◆ EXERCISE OBJECTIVE:
Would you print the listing that follows exactly, but without its pictures?

◆ EXERCISE DATA:

—————

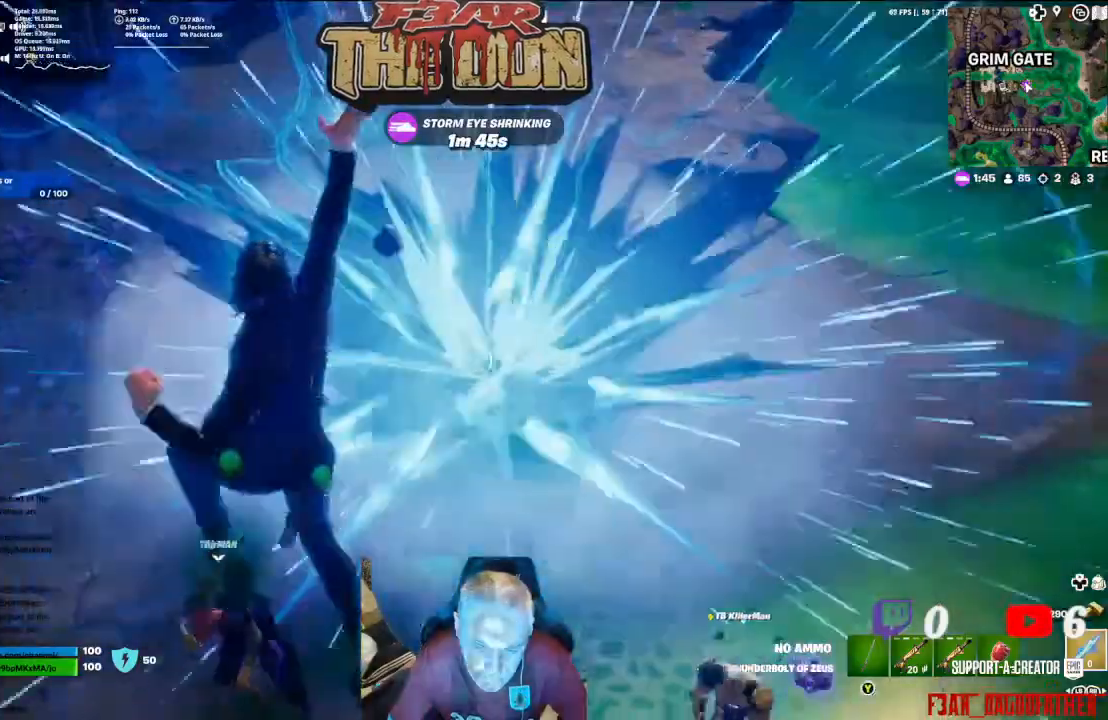
{"buttons": [], "left_stick": "center", "right_stick": "center", "events": []}
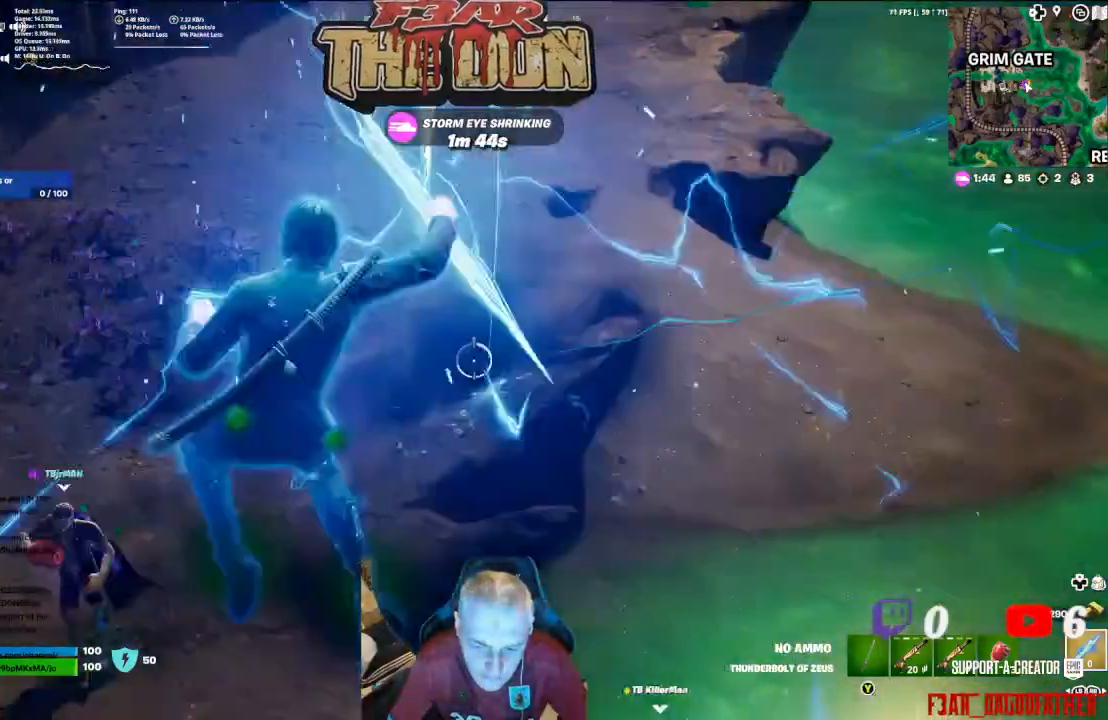
{"buttons": ["R2"], "left_stick": "center", "right_stick": "up-right", "events": [[233, "R2", "down"], [400, "right_stick", "up-right"]]}
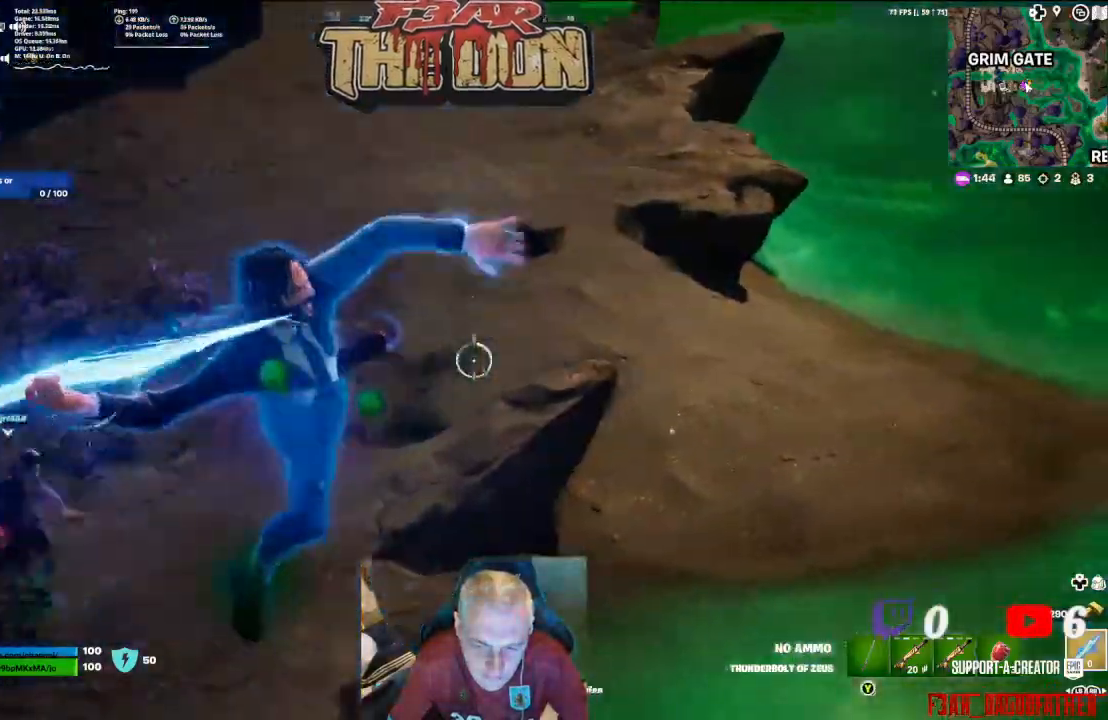
{"buttons": ["R2"], "left_stick": "center", "right_stick": "up", "events": [[200, "right_stick", "up"]]}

—————

◆ TASK RESPONSE:
{"buttons": [], "left_stick": "center", "right_stick": "center", "events": []}
{"buttons": ["R2"], "left_stick": "center", "right_stick": "up-right", "events": [[233, "R2", "down"], [400, "right_stick", "up-right"]]}
{"buttons": ["R2"], "left_stick": "center", "right_stick": "up", "events": [[200, "right_stick", "up"]]}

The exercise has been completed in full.